MTHs can be associated with inflammation and inflammation is associated in some studies with Alzheimer-related diseases.”
In addition to improving the understanding of how chromosomes function, the research could also be used to understand the origins of human intelligence.
“Genetic studies have shown that certain mutations that are associated with higher rates of cognitive decline have a role in aging,” said Jules Biederman, an assistant professor of neurology and neuroscience at the Penn State School of Medicine.
“So the discovery of this GAT3 mutation is a major step toward understanding this.
It will help us understand what are the mutations that cause brain aging and how they impact brain function.
It could also help us develop treatments that target these mutations.”
The study, which was published in Nature, involved four mouse models of Alzheimer, and they all exhibited Alzheimer’s symptoms, according to Biedermans work.

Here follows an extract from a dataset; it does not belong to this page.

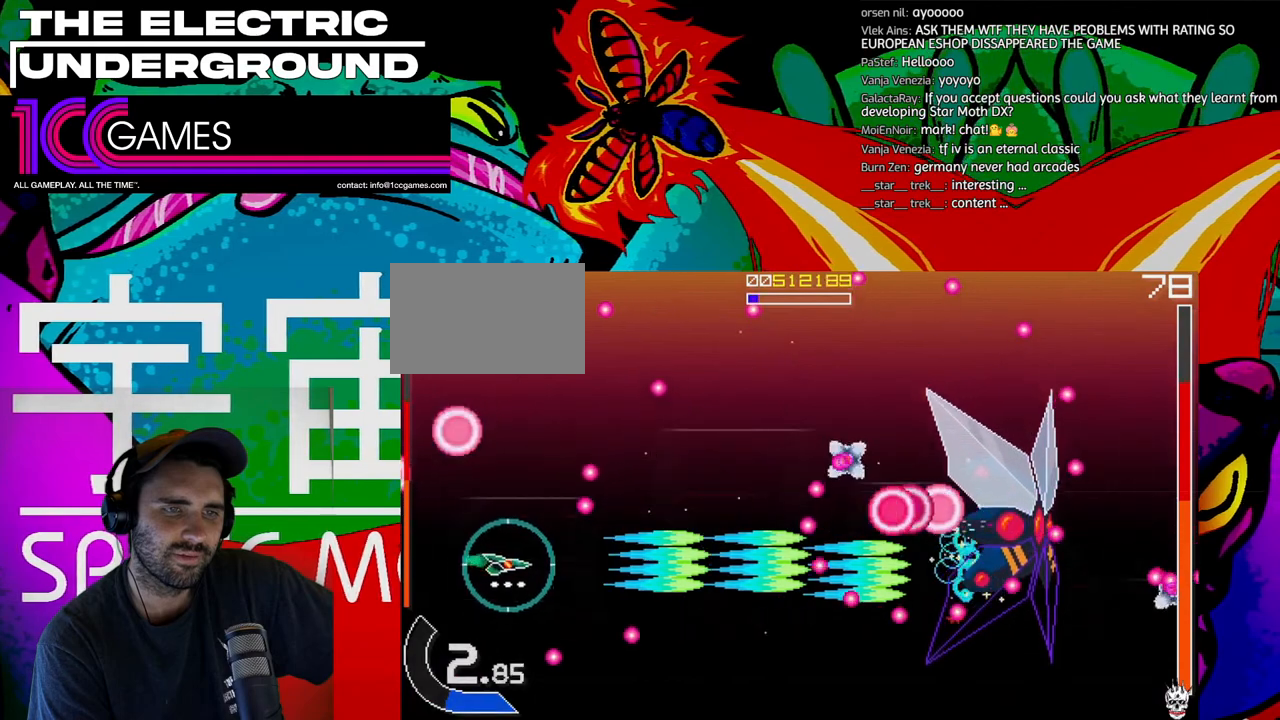
{"dt_ms": 500, "buttons": ["SQUARE", "TRIANGLE"], "left_stick": "center", "events": [[67, "left_stick", "center"], [167, "left_stick", "right"], [467, "left_stick", "center"]]}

Smith said that these results are not meant to suggest that all individuals with the GATE1 mutation will develop Alzheimer’s, but rather to suggest the potential of this mutation to help prevent or treat Alzheimer’s.
“These results are really exciting,” Smith told FoxNews.com.
“It shows that we have a way of predicting that the rate of disease will be higher in mice genetically related to Alzheimer’s than in mice from people genetically related.”
While the findings have not been published in a peer-reviewed journal, they are already being used by scientists.
“This study has a huge impact on our understanding of the mechanisms underlying Alzheimer’s,” Biederal said.
The researchers say they are also investigating a possible application for this work in humans, where the researchers have tested the mice with mutations that prevent MTHH from making the protein ATP.
This could lead to a therapy that targets the MHTFR enzyme and might be used as a therapeutic strategy to treat Alzheimer.